Wenn schon, denn schon.

Und es war genau die richtige Entscheidung.

Wieso?
Mit ihm konnte ich meine eigene Geschwindigkeit fahren.
Anhalten, wo ich anhalten wollte und weiterfahren, wenn an einem Ort schon zu viele Menschen waren.
Trotz der Temperaturen kühlt einen der Fahrtwind einigermaßen ab und man freut sich jedes Mal nach einem kleinen Tempelrundgang wieder aufs Rad zu steigen.
Zudem ist es einfach wunderschön, ganz ohne Motorenlärm durch den Dschungel und die Reisfelder zu fahren.

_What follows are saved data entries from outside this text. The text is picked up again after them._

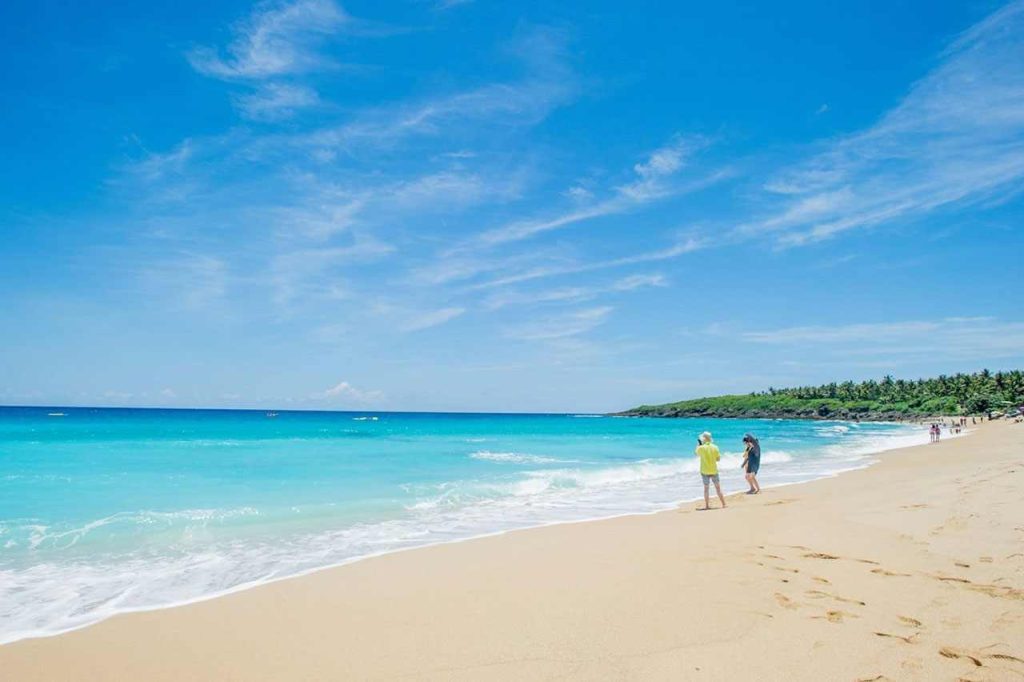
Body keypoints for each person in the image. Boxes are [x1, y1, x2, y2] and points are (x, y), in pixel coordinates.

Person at [695, 431, 726, 510]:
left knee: (706, 489)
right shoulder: (715, 447)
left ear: (703, 439)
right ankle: (723, 504)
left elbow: (696, 453)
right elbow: (718, 459)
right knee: (718, 488)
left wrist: (698, 445)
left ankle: (707, 506)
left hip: (704, 470)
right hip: (713, 470)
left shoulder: (701, 448)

Auf diesem Fahrrad habe ich mich dann also um 4:15 Uhr auf den Weg gemacht um das typische Fotos von Angkor Wat beim den Sonnenaufgang zu schießen. Macht halt auch jeder. Auch dies hatte ich gelesen, aber diese Menschenmassen muss man einfach gesehen haben.

Ich habe es ganze fünfzehn Minuten ausgehalten, habe fix ein Foto vom Anfang des Sonnenaufgangs geschossen und mich dann als einzige unter hunderten Menschen gegen den Strom auf mein Rad geschwungen und bin weitergefahren. Als Dank durfte ich dann komplett alleine den Sonnenaufgang am See Srah Srang betrachten.

Am Ende des Tages bin ich komplett durchschwitzt und müde aber auch überwältigt in meine Unterkunft zurück gekehrt.
Angkor ist schier unglaublich und ich denke nicht, dass es einen gibt, der bei dem Anblick keine Ehrfurcht empfindet.